## [GOAL OF THE EXERCISE]
Copy every one of the lines below word for word, keeping their order.

## [EXTRACTED RECORDS]
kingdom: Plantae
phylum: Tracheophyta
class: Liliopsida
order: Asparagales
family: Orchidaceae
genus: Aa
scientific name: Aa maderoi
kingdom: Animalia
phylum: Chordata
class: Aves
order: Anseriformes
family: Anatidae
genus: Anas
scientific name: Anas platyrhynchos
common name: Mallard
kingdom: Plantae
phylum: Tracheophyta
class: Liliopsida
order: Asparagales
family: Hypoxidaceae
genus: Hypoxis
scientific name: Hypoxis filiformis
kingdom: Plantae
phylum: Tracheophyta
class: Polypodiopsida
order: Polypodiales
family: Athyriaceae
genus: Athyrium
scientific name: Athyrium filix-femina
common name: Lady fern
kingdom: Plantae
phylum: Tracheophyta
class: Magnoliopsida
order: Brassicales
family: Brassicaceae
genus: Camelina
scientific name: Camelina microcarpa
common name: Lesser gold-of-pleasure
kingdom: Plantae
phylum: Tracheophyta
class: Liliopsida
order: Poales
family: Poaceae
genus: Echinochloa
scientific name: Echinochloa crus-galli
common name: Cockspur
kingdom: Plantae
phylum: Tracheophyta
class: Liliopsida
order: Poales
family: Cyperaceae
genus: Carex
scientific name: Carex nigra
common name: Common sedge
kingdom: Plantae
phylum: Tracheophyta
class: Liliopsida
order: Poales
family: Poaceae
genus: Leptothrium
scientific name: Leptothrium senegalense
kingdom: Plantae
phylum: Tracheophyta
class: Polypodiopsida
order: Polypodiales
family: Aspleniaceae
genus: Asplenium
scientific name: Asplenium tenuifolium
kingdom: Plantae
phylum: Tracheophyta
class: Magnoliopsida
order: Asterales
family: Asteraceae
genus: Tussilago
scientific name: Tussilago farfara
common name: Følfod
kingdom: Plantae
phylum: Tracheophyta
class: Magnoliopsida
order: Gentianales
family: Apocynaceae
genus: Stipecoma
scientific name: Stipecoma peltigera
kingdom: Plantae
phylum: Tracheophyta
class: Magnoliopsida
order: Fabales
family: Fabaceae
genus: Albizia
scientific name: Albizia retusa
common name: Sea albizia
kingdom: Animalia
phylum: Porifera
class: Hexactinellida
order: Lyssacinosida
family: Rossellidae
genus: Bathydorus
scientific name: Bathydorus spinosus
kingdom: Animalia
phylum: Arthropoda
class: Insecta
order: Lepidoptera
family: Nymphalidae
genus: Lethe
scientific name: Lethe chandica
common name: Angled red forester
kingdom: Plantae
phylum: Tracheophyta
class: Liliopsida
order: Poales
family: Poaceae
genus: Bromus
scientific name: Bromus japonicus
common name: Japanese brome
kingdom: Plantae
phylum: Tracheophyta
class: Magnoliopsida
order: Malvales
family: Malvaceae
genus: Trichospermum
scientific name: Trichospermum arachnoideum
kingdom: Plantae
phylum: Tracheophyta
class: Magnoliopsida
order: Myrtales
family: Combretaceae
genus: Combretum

## [OUTPUT FOR THIS TASK]
kingdom: Plantae
phylum: Tracheophyta
class: Liliopsida
order: Asparagales
family: Orchidaceae
genus: Aa
scientific name: Aa maderoi
kingdom: Animalia
phylum: Chordata
class: Aves
order: Anseriformes
family: Anatidae
genus: Anas
scientific name: Anas platyrhynchos
common name: Mallard
kingdom: Plantae
phylum: Tracheophyta
class: Liliopsida
order: Asparagales
family: Hypoxidaceae
genus: Hypoxis
scientific name: Hypoxis filiformis
kingdom: Plantae
phylum: Tracheophyta
class: Polypodiopsida
order: Polypodiales
family: Athyriaceae
genus: Athyrium
scientific name: Athyrium filix-femina
common name: Lady fern
kingdom: Plantae
phylum: Tracheophyta
class: Magnoliopsida
order: Brassicales
family: Brassicaceae
genus: Camelina
scientific name: Camelina microcarpa
common name: Lesser gold-of-pleasure
kingdom: Plantae
phylum: Tracheophyta
class: Liliopsida
order: Poales
family: Poaceae
genus: Echinochloa
scientific name: Echinochloa crus-galli
common name: Cockspur
kingdom: Plantae
phylum: Tracheophyta
class: Liliopsida
order: Poales
family: Cyperaceae
genus: Carex
scientific name: Carex nigra
common name: Common sedge
kingdom: Plantae
phylum: Tracheophyta
class: Liliopsida
order: Poales
family: Poaceae
genus: Leptothrium
scientific name: Leptothrium senegalense
kingdom: Plantae
phylum: Tracheophyta
class: Polypodiopsida
order: Polypodiales
family: Aspleniaceae
genus: Asplenium
scientific name: Asplenium tenuifolium
kingdom: Plantae
phylum: Tracheophyta
class: Magnoliopsida
order: Asterales
family: Asteraceae
genus: Tussilago
scientific name: Tussilago farfara
common name: Følfod
kingdom: Plantae
phylum: Tracheophyta
class: Magnoliopsida
order: Gentianales
family: Apocynaceae
genus: Stipecoma
scientific name: Stipecoma peltigera
kingdom: Plantae
phylum: Tracheophyta
class: Magnoliopsida
order: Fabales
family: Fabaceae
genus: Albizia
scientific name: Albizia retusa
common name: Sea albizia
kingdom: Animalia
phylum: Porifera
class: Hexactinellida
order: Lyssacinosida
family: Rossellidae
genus: Bathydorus
scientific name: Bathydorus spinosus
kingdom: Animalia
phylum: Arthropoda
class: Insecta
order: Lepidoptera
family: Nymphalidae
genus: Lethe
scientific name: Lethe chandica
common name: Angled red forester
kingdom: Plantae
phylum: Tracheophyta
class: Liliopsida
order: Poales
family: Poaceae
genus: Bromus
scientific name: Bromus japonicus
common name: Japanese brome
kingdom: Plantae
phylum: Tracheophyta
class: Magnoliopsida
order: Malvales
family: Malvaceae
genus: Trichospermum
scientific name: Trichospermum arachnoideum
kingdom: Plantae
phylum: Tracheophyta
class: Magnoliopsida
order: Myrtales
family: Combretaceae
genus: Combretum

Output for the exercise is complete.